[START OF QUOTED TEXT]
This is the lowest investment grade category assigned by Fitch.
BB - Bonds rated BB by Fitch carry the possibility of credit risk
developing, particularly as the result of adverse economic change over
time. Business or financial alternatives may, however, be available to
allow financial commitments to be met. Securities rated in this
category are not considered by Fitch to be investment grade.
B - Bonds rated B by Fitch carry significant credit risk, however, a
limited margin of safety remains. Although financial commitments are
currently being met, capacity for continued payment depends upon a
sustained, favorable business and economic environment.
CCC, CC, C - Default on bonds rated CCC, CC, and C by Fitch is a real
possibility. The capacity to meet financial commitments depends solely
on a sustained, favorable business and economic environment. Default of
some kind on bonds rated CC appears probable, a C rating indicates
imminent default.
[END OF QUOTED TEXT]
:: EXERCISE SET ::
a: Copy the spatial reasoning records below word for word, leaving the pictures out.
b: Go on with the passage on Fitch bond ratings, starting after its final sentence.
[START OF DATA EXCERPTS]
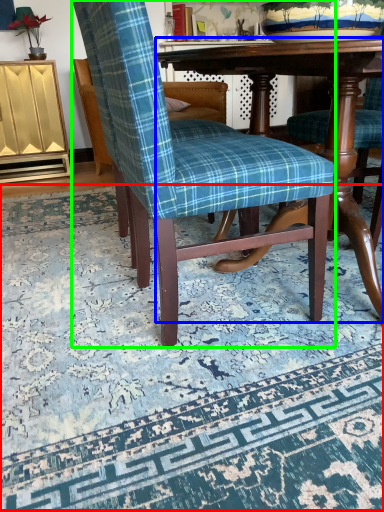
Question: Based on their relative distances, which object is nearer to mat (highlighted by a red box)? Choose from table (highlighted by a blue box) and chair (highlighted by a green box).

Choices:
 (A) table
 (B) chair

Answer: (B)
[END OF DATA EXCERPTS]
:: ANSWERS IN ORDER ::
a:
Question: Based on their relative distances, which object is nearer to mat (highlighted by a red box)? Choose from table (highlighted by a blue box) and chair (highlighted by a green box).

Choices:
 (A) table
 (B) chair

Answer: (B)

b:
Plus and minus signs are used by Fitch to indicate the relative
position of a credit within a rating category. Plus and minus signs
however, are not used in the AAA category.
COMMERCIAL PAPER RATINGS
Moody's Investors Service, Inc.
Issuers rated "Prime-1" (or related supporting institutions) have a
superior capacity for repayment of short-term promissory obligations.
Prime-1 repayment will normally be evidenced by the following
characteristics: leading market positions in well-established
industries; high rates of return on funds employed; conservative
capitalization structures with moderate reliance on debt and ample
asset protection; broad margins in earnings coverage of fixed financial
changes and high internal cash generation; well-established access to a
range of financial markets and assured sources of alternate liquidity.
Issuers rated "Prime-2" (or related supporting institutions) have
strong capacity for repayment of short-term promissory obligations.
This will normally be evidenced by many of the characteristics cited
above but to a lesser degree. Earnings trends and coverage ratios,
while sound, will be more subject to variation. Capitalization
characteristics, while still appropriate, may be more affected by
external conditions. Ample alternate liquidity is maintained.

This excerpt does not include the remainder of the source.